Up until Butthole Surfers frontman Gibby Haynes got arrested—or actually, y’know, didn’t —for assaulting a monitor engineer last night at Webster Hall, I thought the smell permeating the space might be the corpse of late-’80s hardcore finally dissolving into a fetid gelatin. (Or maybe it was the last dregs of my pathetic youth.)
Don’t get me wrong: The spectacle of seeing the acid-damaged Texas psych-punk terrorists reunited in their finest five-piece form for the first time since 1989—wrapping up a tour that marked the band’s first live appearances, period, since 2002—was satisfying in a more-than-nostalgic way. Hell, seeing tandem drummers King Coffey and Teresa Taylor (the one who had a small part in Richard Linklater’s Slacker, it’s de rigueur to point out) together again would have been almost enough. But there was Jeff Pinkus, the band’s most sympatico bassist. And there was guitarist Paul Leary, his gaze unfixed on some distant point as he reeled off scuzzy riffs and gorgeously wounded leads.
But this tour, organized by Paul Green of the School of Rock, introduced an older, mellower Surfers, a band that seemed perfectly content to dish up proficient renditions of its demented classics. Most of the set list was drawn from the Surfers’ peerless Touch & Go catalog, augmented with a clutch of earlier tunes ("Suicide," "Cowboy Bob," "The Shah Sleeps in Lee Harvey’s Grave") and a handful of well-chosen cuts from their major-label heyday. No sign whatsoever of the band’s freak alt-rock radio hit, "Pepper," and happily, no trace of its sad, bloodless swan song, Weird Revolution.

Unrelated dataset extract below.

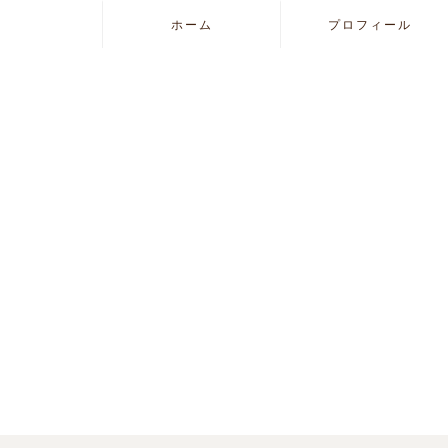
ホーム
プロフィール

There was a video component, just like in the days of old—though Peanuts footage and a roller-coaster tracking shot were poor substitutes for, say, the graphic gender-reassignment surgery films of yore. Later, at least, we got some viciously violent rodeo-accident scenes, Faces of Death III and what appeared to be a primitive circumcision ritual that involved improbable stretching and an ax. Ouch!
Throughout the set, the band was augmented, or even in some cases partially replaced, by players from Green’s School of Rock. There was nothing intrinsically troubling about this under the circumstances—it was even kind of charming to see three young women screaming and two sax-toting lads blurting throughout "Cowboy Bob."

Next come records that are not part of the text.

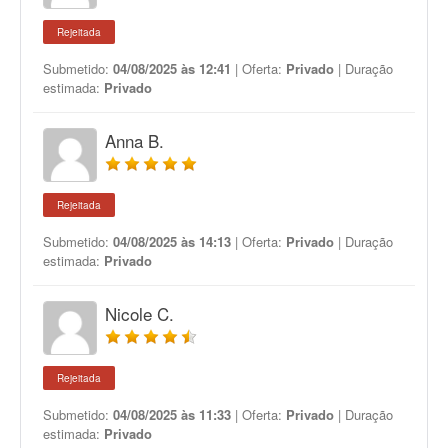
Rejeitada
Submetido:
04/08/2025 às 12:41
| Oferta:
Privado
| Duração
estimada:
Privado
Anna B.
Rejeitada
Submetido:
04/08/2025 às 14:13
| Oferta:
Privado
| Duração
estimada:
Privado
Nicole C.
Rejeitada
Submetido:
04/08/2025 às 11:33
| Oferta:
Privado
| Duração
estimada:
Privado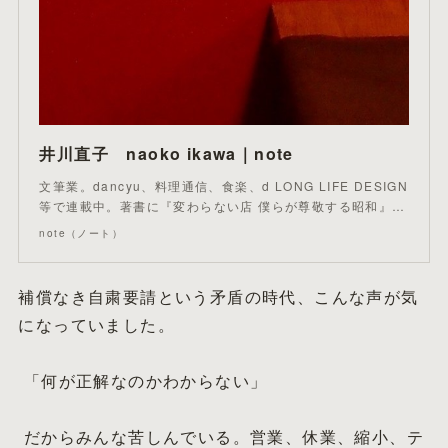
井川直子 naoko ikawa｜note
文筆業。dancyu、料理通信、食楽、d LONG LIFE DESIGN
等で連載中。著書に『変わらない店 僕らが尊敬する昭和』…
note（ノート）
補償なき自粛要請という矛盾の時代、こんな声が気
になっていました。
「何が正解なのかわからない」
だからみんな苦しんでいる。営業、休業、縮小、テ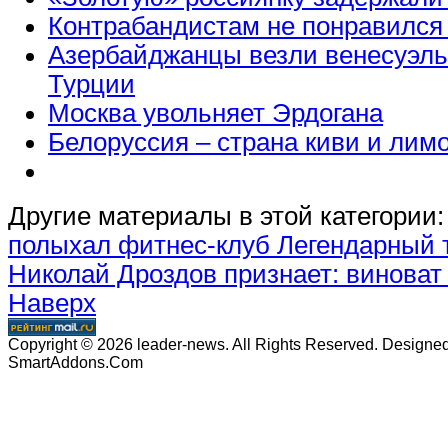
Контрабандистам не понравился
Азербайджанцы везли венесуэль
Турции
Москва увольняет Эрдогана
Белоруссия – страна киви и лим
Другие материалы в этой категории:
полыхал фитнес-клуб
Легендарный 
Николай Дроздов признает: виноват
Наверх
Copyright © 2026 leader-news. All Rights Reserved. Designe
SmartAddons.Com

But this is a band that offered flames, nudity, sex, chaos and completely genuine danger during its most notorious period of the ’80s and very early ’90s. What went down at Webster Hall was, by comparison, worthy of no more than a PG-13. MC Trachiotomy and th’ Terribleness, the NOLA act that played between an opening set of covers by the School of Rock kids and the Buttholes, was more genuinely confrontational—and even then, it practically boiled down to something like the J. Geils Band gone lounge-hop. (Excellent hula hoop dancer, though.)
The vocalist spent a lot of the show throwing silent hand gestures—and eventually a not-so-silent middle finger—toward the monitor engineer at the side of the stage, trying to get more sound. Finally, Haynes lurched over to the board and—depending on which blogger you trust—shoved the guy, threw a punch or tossed a beer bottle. From my perspective, Haynes shoved the guy, who took a swing back at him.
Haynes went out to sing "Gary Floyd," after which he was escorted from the stage by security. Early reports from the crew and on Brooklyn Vegan said the singer had been arrested. (No, said BV commenters and Prefix mag: Haynes was escorted out, at the request of his bandmates and manager, according to one caustic account, went for a drink at the Continental, then showed up as scheduled to deejay the after-party at Beauty Bar.)
Leary said the band would finish the show without Haynes, and closed with "The Shah Sleeps" (a song for which Leary had always been the lead vocalist, anyway). After the band left the stage, the crowd erupted in obscenities, hurling cups, water bottles and beer cans at smirking security guards. Recorded music came up but the lights stayed down, prompting sustained shouting for at least ten minutes. Genesis P-Orridge eventually sashayed out to the dead mike and tried to make peace, before being escorted off stage by another security guard.
Looking at the set lists posted on überfan Jason Ramke’s website this morning, coincidentally, it seems that "The Shah Sleeps" had ended every show on the current tour. A skeptic might almost wonder whether the scene was just a last-minute bit of drama to close a show that was already done. Still: For just one brief, grotty moment, it felt like 1988 all over again.









wow, you really know nothing about the Surfers. wasn’t there anybody else on staff that could’ve written this?
and this is just plain stupid: “A skeptic might almost wonder whether the scene was just a last-minute bit of drama to close a show that was already done.” jeeeeezus.
I guess that attending Butthole Surfers shows going back to San Antonio in 1985 must not have made the lasting impression on me that I thought it did, then — either that, or it did more damage than I’d originally thought. As for the line about skepticism, I think the point was clear enough; I never claimed to actually be that skeptic. But thanks for reading.